语音界面,如个人助理和屏幕阅读器,会向用户读取图像说明。然而,通常情况下,每张图片只有一个标题,这可能不适用于所有情况(例如,浏览大量图片)。较长的字幕提供了对图像更深入的理解,但需要更多的时间来听,而较短的字幕可能不允许如此彻底的理解,但具有更快的消费优势。我们探讨了如何有效地收集缩略图标题(简洁的图像描述,旨在快速消费)和综合标题(允许个人更详细地理解视觉内容)。我们考虑了基于文本的指令和时间约束的方法来收集这两个细节级别的描述,并发现时间约束的方法在收集缩略图标题的同时保持标题的准确性是最有效的。此外,我们验证了使用这种时间约束方法的标题作者仍然能够通过跟踪他们的眼睛注视来关注图像中最重要的区域。我们按照人类评定的标准(正确性、流畅性、细节数量和重要概念的提及)评估收集到的标题,并讨论基于模型的指标在未来执行大规模自动评估的潜力。

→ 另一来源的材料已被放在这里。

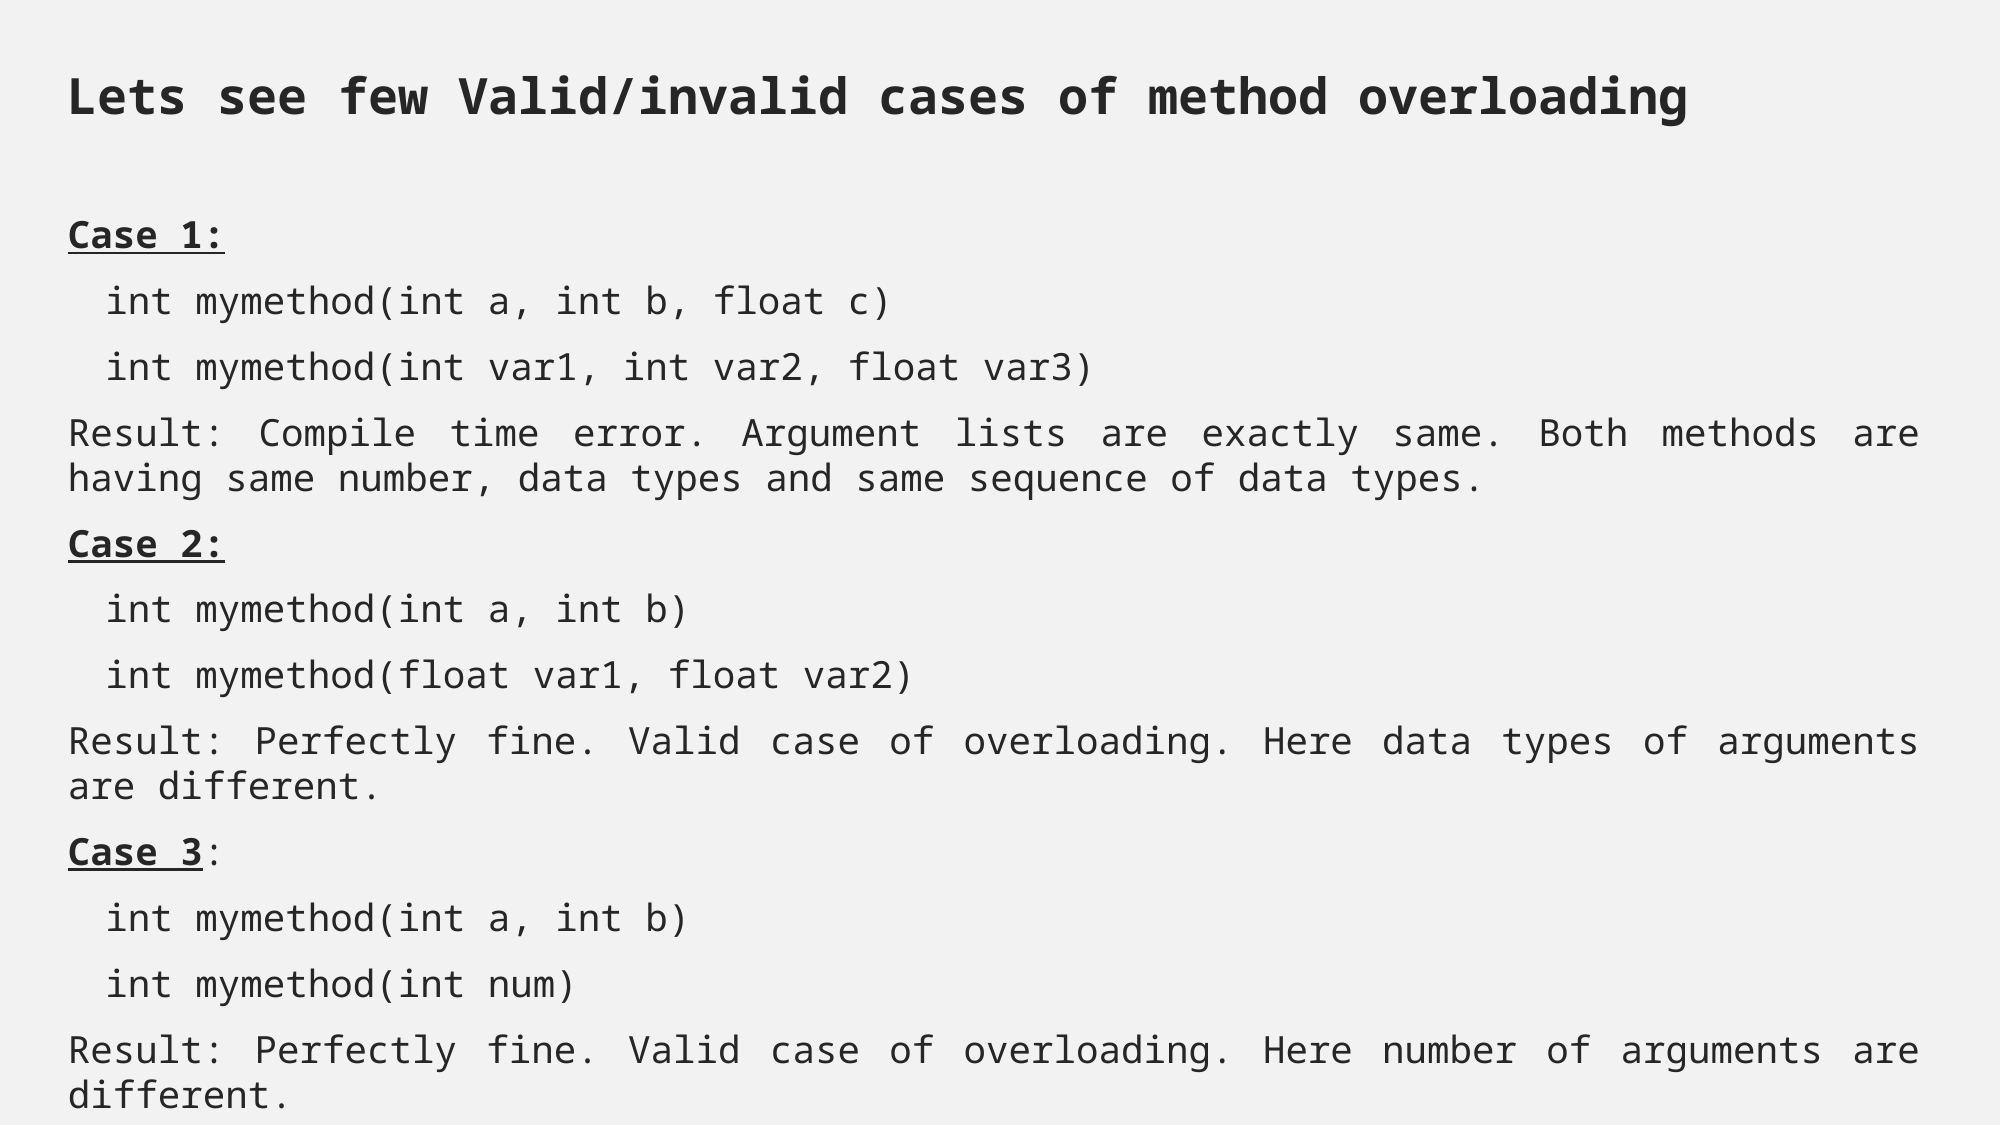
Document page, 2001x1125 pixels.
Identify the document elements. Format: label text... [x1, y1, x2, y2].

list Lets see few Valid/invalid cases of method overloading Case 1: int mymethod(int a, int b, float c) int mymethod(int var1, int var2, float var3) Result: Compile time error. Argument lists are exactly same. Both methods are having same number, data types and same sequence of data types. Case 2: int mymethod(int a, int b) int mymethod(float var1, float var2) Result: Perfectly fine. Valid case of overloading. Here data types of arguments are different. Case 3: int mymethod(int a, int b) int mymethod(int num) Result: Perfectly fine. Valid case of overloading. Here number of arguments are different. [52, 57, 1936, 1068]
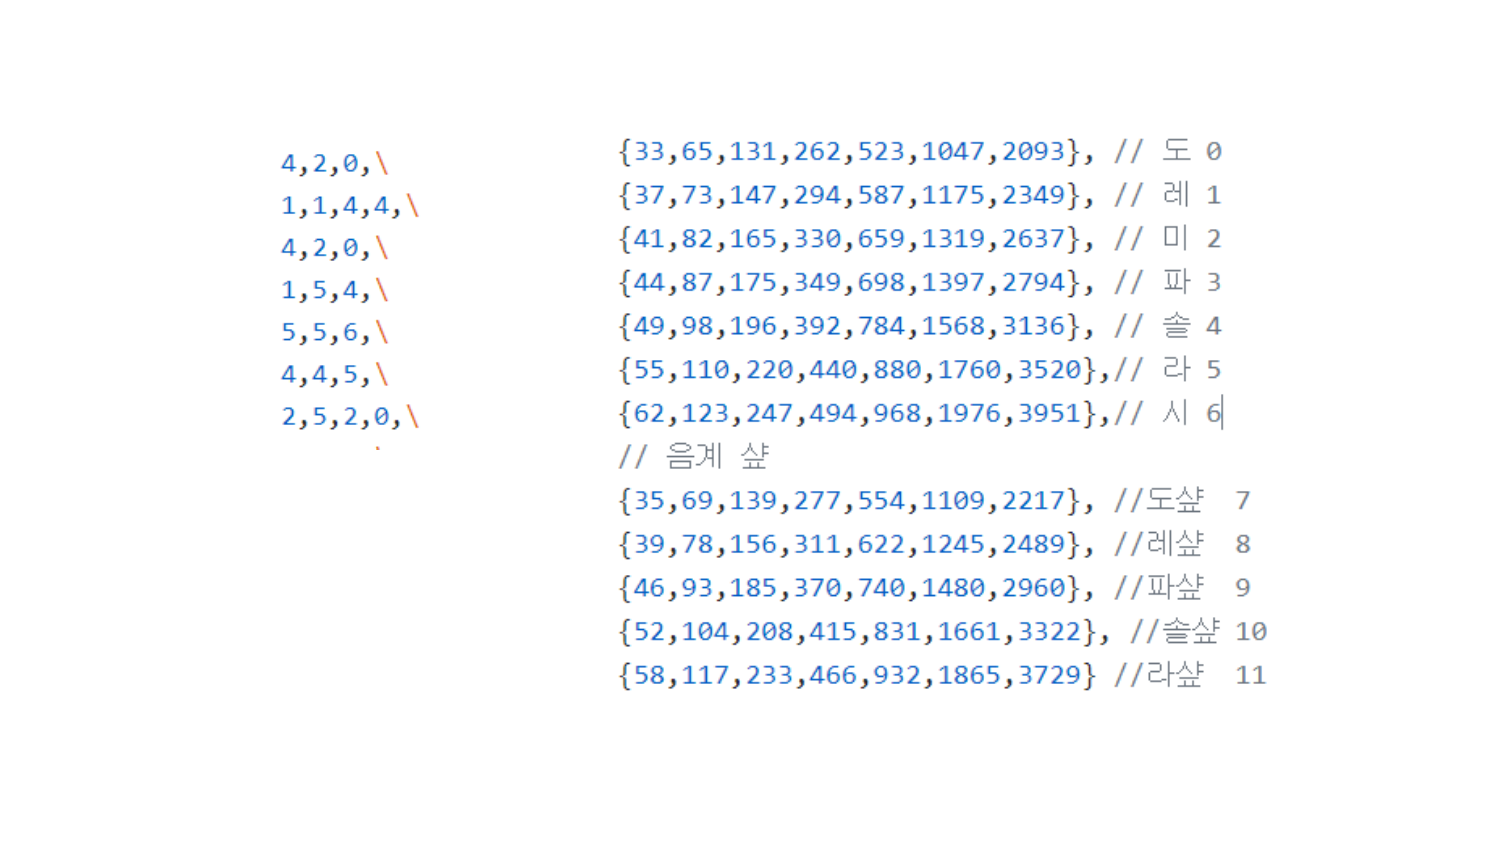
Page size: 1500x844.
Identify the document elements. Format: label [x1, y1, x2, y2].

picture [253, 123, 1296, 705]
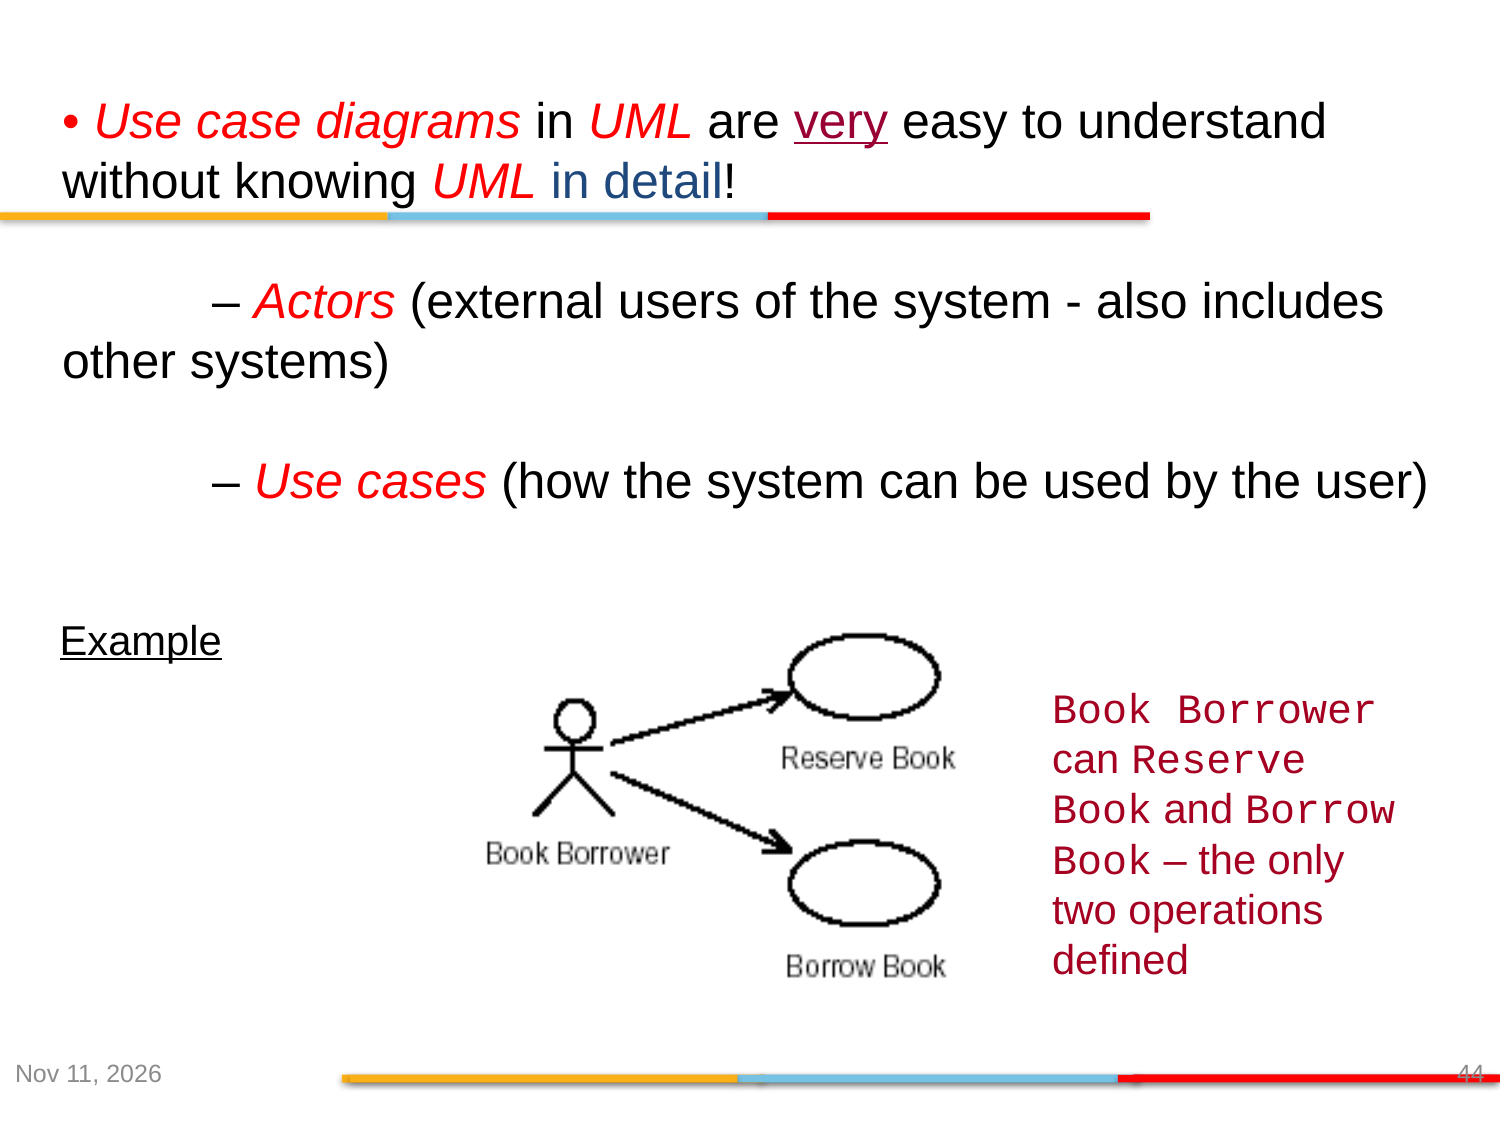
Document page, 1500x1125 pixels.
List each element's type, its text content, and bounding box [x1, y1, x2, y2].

本文章由计算机程序翻译,如有差异,请以英文原文为准。
查看原文
分享 分享
微信好友 朋友圈 QQ好友 复制链接
本刊更多论文
Crowdsourcing Thumbnail Captions: Data Collection and Validation
Speech interfaces, such as personal assistants and screen readers, read image captions to users. Typically, however, only one caption is available per image, which may not be adequate for all situations (e.g., browsing large quantities of images). Long captions provide a deeper understanding of an image but require more time to listen to, whereas shorter captions may not allow for such thorough comprehension yet have the advantage of being faster to consume. We explore how to effectively collect both thumbnail captions—succinct image descriptions meant to be consumed quickly—and comprehensive captions—which allow individuals to understand visual content in greater detail. We consider text-based instructions and time-constrained methods to collect descriptions at these two levels of detail and find that a time-constrained method is the most effective for collecting thumbnail captions while preserving caption accuracy. Additionally, we verify that caption authors using this time-constrained method are still able to focus on the most important regions of an image by tracking their eye gaze. We evaluate our collected captions along human-rated axes—correctness, fluency, amount of detail, and mentions of important concepts—and discuss the potential for model-based metrics to perform large-scale automatic evaluations in the future.
求助全文
通过发布文献求助,成功后即可免费获取论文全文。 去求助
来源期刊
ACM Transactions on Interactive Intelligent Systems
ACM Transactions on Interactive Intelligent Systems Computer Science-Human-Computer Interaction
CiteScore
7.80
自引率
2.90%
发文量
38
期刊介绍: The ACM Transactions on Interactive Intelligent Systems (TiiS) publishes papers on research concerning the design, realization, or evaluation of interactive systems that incorporate some form of machine intelligence. TIIS articles come from a wide range of research areas and communities. An article can take any of several complementary views of interactive intelligent systems, focusing on: the intelligent technology, the interaction of users with the system, or both aspects at once.
期刊最新文献
Categorical and Continuous Features in Counterfactual Explanations of AI Systems ID.8: Co-Creating Visual Stories with Generative AI Visualization for Recommendation Explainability: A Survey and New Perspectives Unpacking Human-AI interactions: From interaction primitives to a design space AutoRL X: Automated Reinforcement Learning on the Web
×
引用
GB/T 7714-2015
复制
MLA
复制
APA
复制
导出至
BibTeX EndNote RefMan NoteFirst NoteExpress
×
×
提示
您的信息不完整,为了账户安全,请先补充。
现在去补充
×
提示
您因"违规操作"
具体请查看互助需知
我知道了
×
提示
现在去查看 取消
×
提示
确定
0
微信
客服QQ
Book学术公众号 扫码关注我们
反馈
×
意见反馈
请填写您的意见或建议
请填写您的手机或邮箱
已复制链接
已复制链接
快去分享给好友吧!
我知道了
×
扫码分享
扫码分享
Book学术官方微信
Book学术文献互助
Book学术文献互助群
群 号:481959085
Book学术
文献互助 智能选刊 最新文献 互助须知 联系我们:info@booksci.cn
Book学术提供免费学术资源搜索服务,方便国内外学者检索中英文文献。致力于提供最便捷和优质的服务体验。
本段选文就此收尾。